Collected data
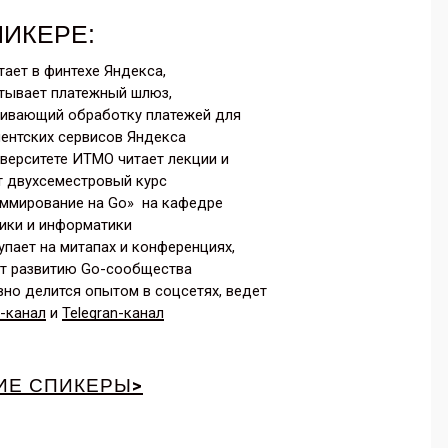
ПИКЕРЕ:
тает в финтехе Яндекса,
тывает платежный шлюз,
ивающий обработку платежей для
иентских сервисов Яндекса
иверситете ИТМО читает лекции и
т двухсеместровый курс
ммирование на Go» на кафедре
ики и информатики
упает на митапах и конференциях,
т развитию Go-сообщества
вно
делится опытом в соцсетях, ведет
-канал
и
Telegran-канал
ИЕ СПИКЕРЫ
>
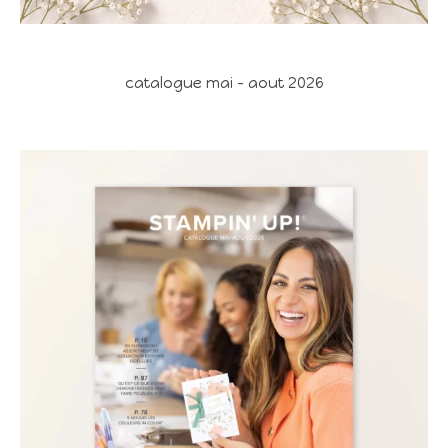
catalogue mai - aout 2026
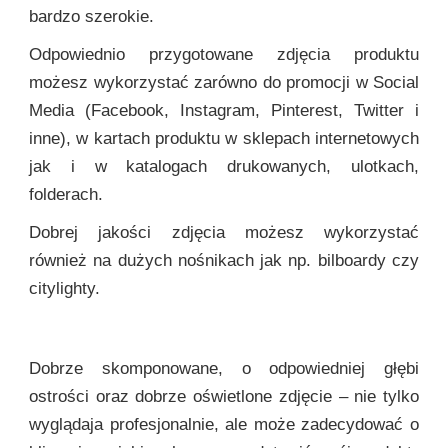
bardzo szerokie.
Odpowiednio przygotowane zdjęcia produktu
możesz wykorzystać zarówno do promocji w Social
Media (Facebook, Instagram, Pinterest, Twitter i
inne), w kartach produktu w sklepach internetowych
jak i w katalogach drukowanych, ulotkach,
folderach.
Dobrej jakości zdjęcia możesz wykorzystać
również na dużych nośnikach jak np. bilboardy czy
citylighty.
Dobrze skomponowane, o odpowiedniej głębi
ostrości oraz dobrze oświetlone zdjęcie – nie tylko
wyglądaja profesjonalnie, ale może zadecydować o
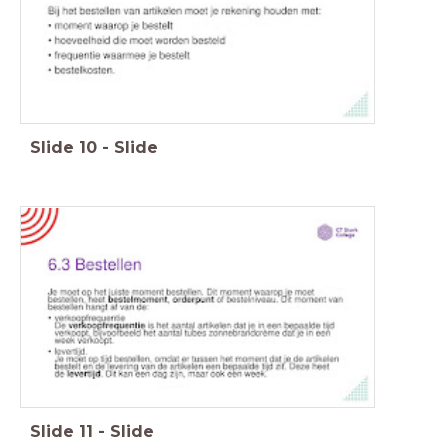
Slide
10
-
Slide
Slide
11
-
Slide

--

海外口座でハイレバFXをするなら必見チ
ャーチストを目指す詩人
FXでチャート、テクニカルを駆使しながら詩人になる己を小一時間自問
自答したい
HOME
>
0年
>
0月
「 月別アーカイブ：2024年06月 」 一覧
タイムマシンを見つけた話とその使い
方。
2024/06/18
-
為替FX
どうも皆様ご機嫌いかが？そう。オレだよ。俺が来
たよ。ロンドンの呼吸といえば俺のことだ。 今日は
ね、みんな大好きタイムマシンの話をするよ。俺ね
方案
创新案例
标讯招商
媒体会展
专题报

What the task requires:
Which lines above contain the word "zdjęcia"? List them.

Finished exercise:
Odpowiednio przygotowane zdjęcia produktu
Dobrej jakości zdjęcia możesz wykorzystać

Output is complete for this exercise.